- _What to work on_
Return every line of the data that contains the string "현실적인".

(Collected data)
====================
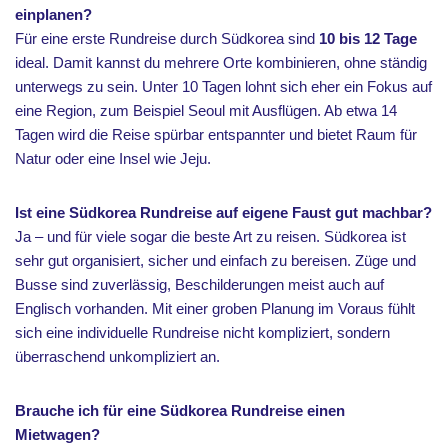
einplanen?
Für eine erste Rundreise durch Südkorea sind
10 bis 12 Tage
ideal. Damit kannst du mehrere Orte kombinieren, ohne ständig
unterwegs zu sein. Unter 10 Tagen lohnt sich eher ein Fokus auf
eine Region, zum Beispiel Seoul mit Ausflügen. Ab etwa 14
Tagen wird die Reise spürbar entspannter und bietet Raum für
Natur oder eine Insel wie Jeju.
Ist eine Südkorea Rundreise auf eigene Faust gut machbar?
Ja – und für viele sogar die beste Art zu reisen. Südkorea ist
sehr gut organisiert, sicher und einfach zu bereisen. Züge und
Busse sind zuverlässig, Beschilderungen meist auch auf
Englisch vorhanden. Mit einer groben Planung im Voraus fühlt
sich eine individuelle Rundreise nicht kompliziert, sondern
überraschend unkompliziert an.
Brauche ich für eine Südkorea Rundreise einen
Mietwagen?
====================
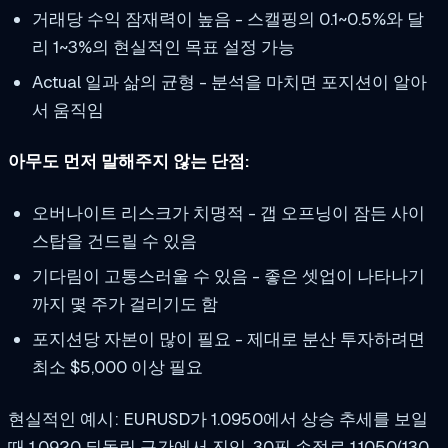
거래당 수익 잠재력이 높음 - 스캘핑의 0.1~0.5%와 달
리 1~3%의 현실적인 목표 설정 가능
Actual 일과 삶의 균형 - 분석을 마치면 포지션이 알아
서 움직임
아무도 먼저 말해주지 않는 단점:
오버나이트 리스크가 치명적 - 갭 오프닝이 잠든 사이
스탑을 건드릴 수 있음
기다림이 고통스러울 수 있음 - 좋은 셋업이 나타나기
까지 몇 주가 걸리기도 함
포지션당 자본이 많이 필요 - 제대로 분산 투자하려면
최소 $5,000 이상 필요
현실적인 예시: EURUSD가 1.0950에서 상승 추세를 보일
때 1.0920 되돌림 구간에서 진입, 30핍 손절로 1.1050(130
====================
- _Your solution_
리 1~3%의 현실적인 목표 설정 가능
현실적인 예시: EURUSD가 1.0950에서 상승 추세를 보일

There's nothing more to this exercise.